Fractional laser therapy has become one of the mainstays of laser therapy around the world to treat a myriad of skin care concerns. Clinical evidence-based medicine has shown great success for these devices in improving the signs of photodamage, including fine lines and wrinkles, pigmentary dyschromias, and even skin laxity. In addition, fractional lasers have been shown to improve scars, whether from acne or trauma.1,2
When determining the most effective treatment, many clinicians realize that in order to achieve the desired clinical effect, a fraction laser that can generate "damage" that is superficial in nature or that has the ability for deeper penetration will allow customization for the individual patient and the specific target area. This challenge has prompted the development of the Acu- Pulse MultiMode carbon dioxide (CO2) fractional laser (Lumenis Ltd, Yokneam, Israel).
In a recently published clinical manuscript, Gold and Biron3 enrolled 15 subjects with photodamaged skin in an institutional review board-approved clinical research study to evaluate the improvement achieved in fine lines and wrinkles, as well as the overall skin texture in the treated individuals following a single treatment with a combination deep and superficial ablative fractional device. These subjects received a deep AcuPulse treatment in the perioral and periorbital regions followed by a full-face superficial treatment. The AcuPulse treatment parameters used in this initial clinical trial were as follows: for the deep fractional component, energy was 5 to 20 mJ in a superpulsed mode, and a density of 5% to 15%; for the superficial component, energy of 50 to 170 mJ was used in a continuous mode, and at a density of 40% to 60%. Each patient was treated once and then followed up with at 7 days, 30 days, and 90 days following the therapy.
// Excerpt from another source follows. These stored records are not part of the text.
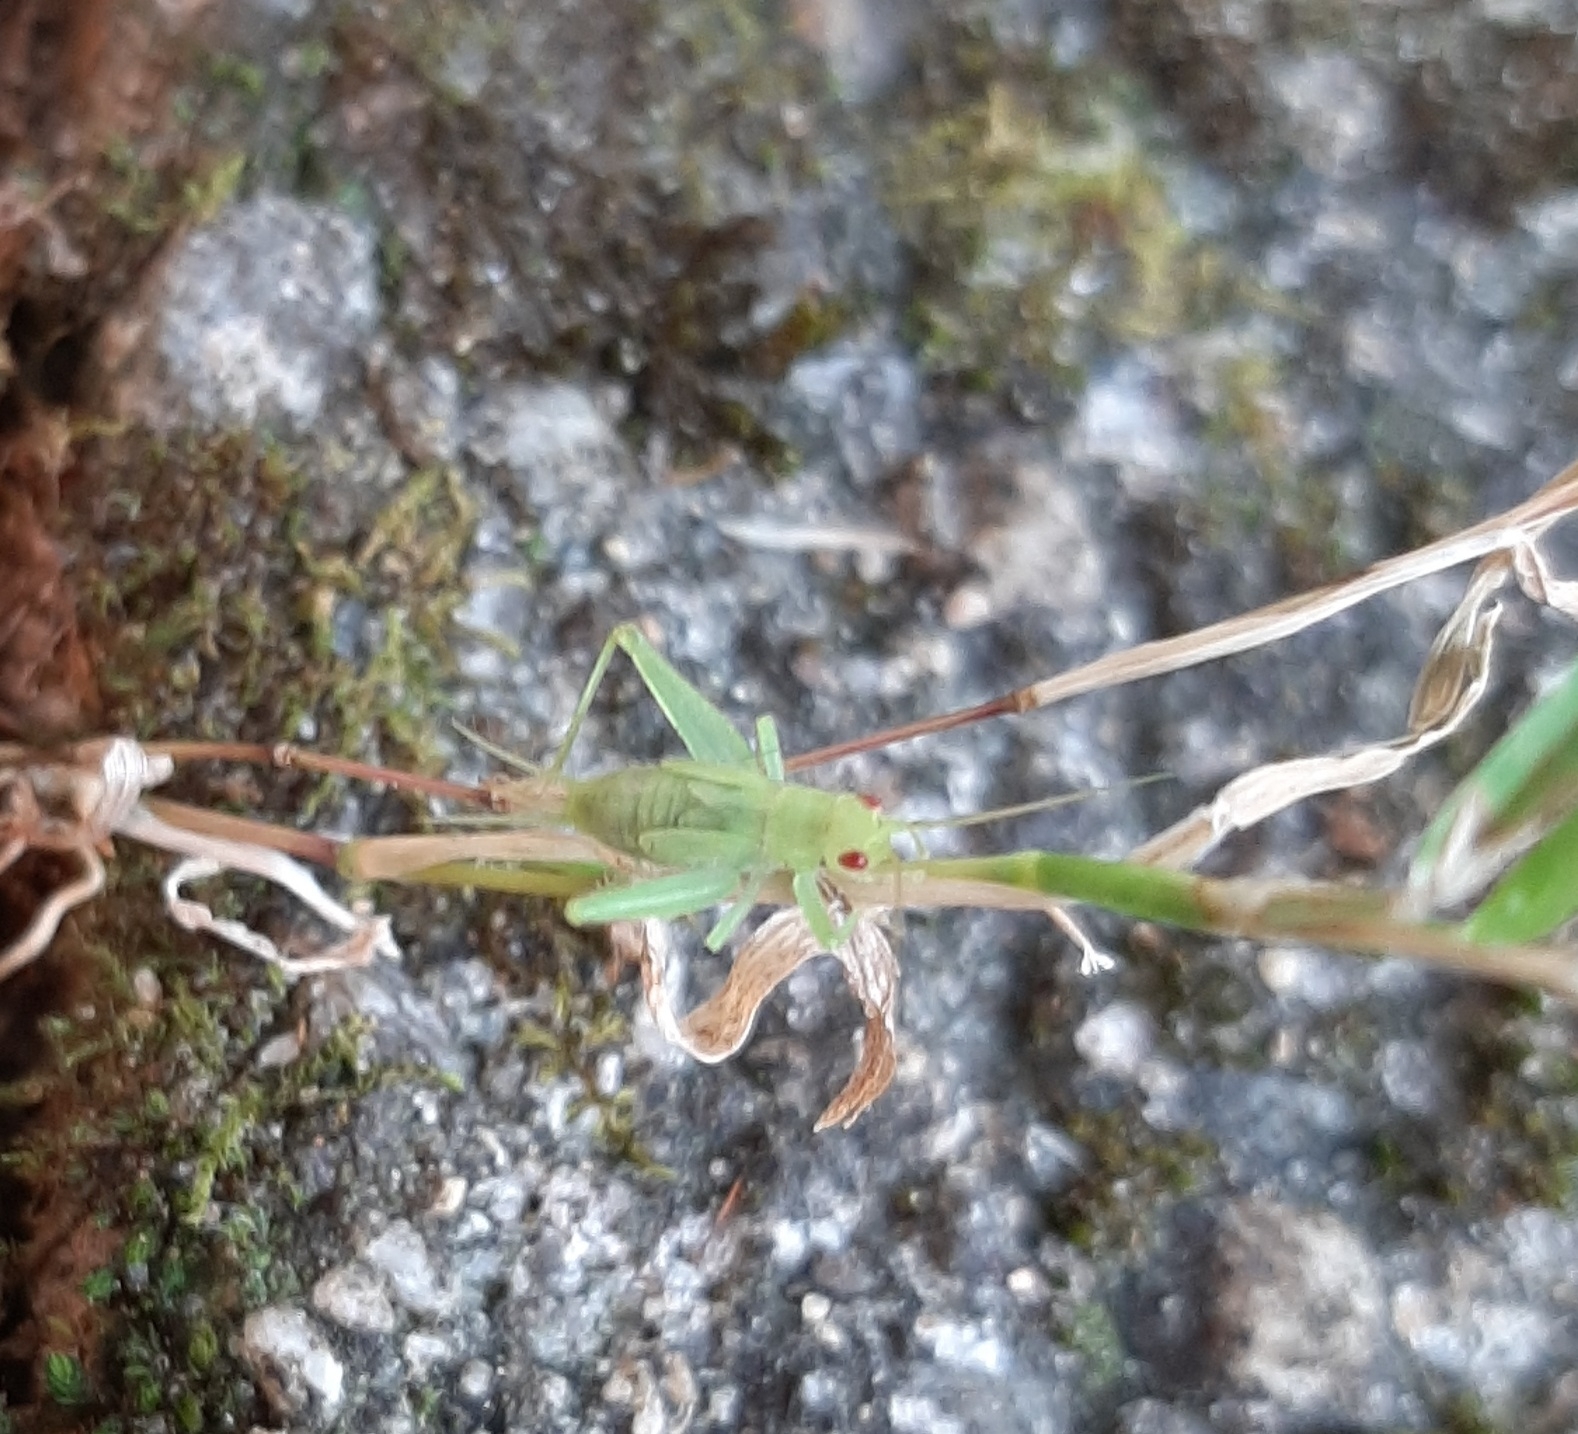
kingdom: Animalia
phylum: Arthropoda
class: Insecta
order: Orthoptera
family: Trigonidiidae
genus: Cyrtoxipha
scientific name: Cyrtoxipha columbiana
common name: Columbian trig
Investigators rated the effectiveness, as assessed by improvement of wrinkles, pigmentation, and overall skin, as good to very good in 50% of the subjects. The average wrinkle score and pigment score mirrored this effectiveness, with reductions from 4.3 and 4 to 2.8 and 2.7, respectively, at the end of the study. These reductions were statistically significant as compared with baseline (P<.01, t test for paired data). Subject assessment and satisfaction confirmed the results as at least 65% of the subjects graded the results as good to very good at the 3-month followup visit, and more than 85% of the subjects were satisfied with the treatment. There was a high correlation (0.79) between the subjects' perception of improvement and satisfaction.
From this initial clinical study, the evaluation to treat skin of color was warranted in 5 individuals in a commercial setting and will be outlined in this report. This report will review the Acu- Pulse device itself and some early clinical experience and will detail new experience utilizing the machine on patients with skin of color. As patients with skin of color are a growing population in the field of dermatology, establishing the safety and efficacy of laser devices is a priority in their care. The purpose of this report is to discuss the safety and efficacy of this new device in a diverse population of patients with skin of color.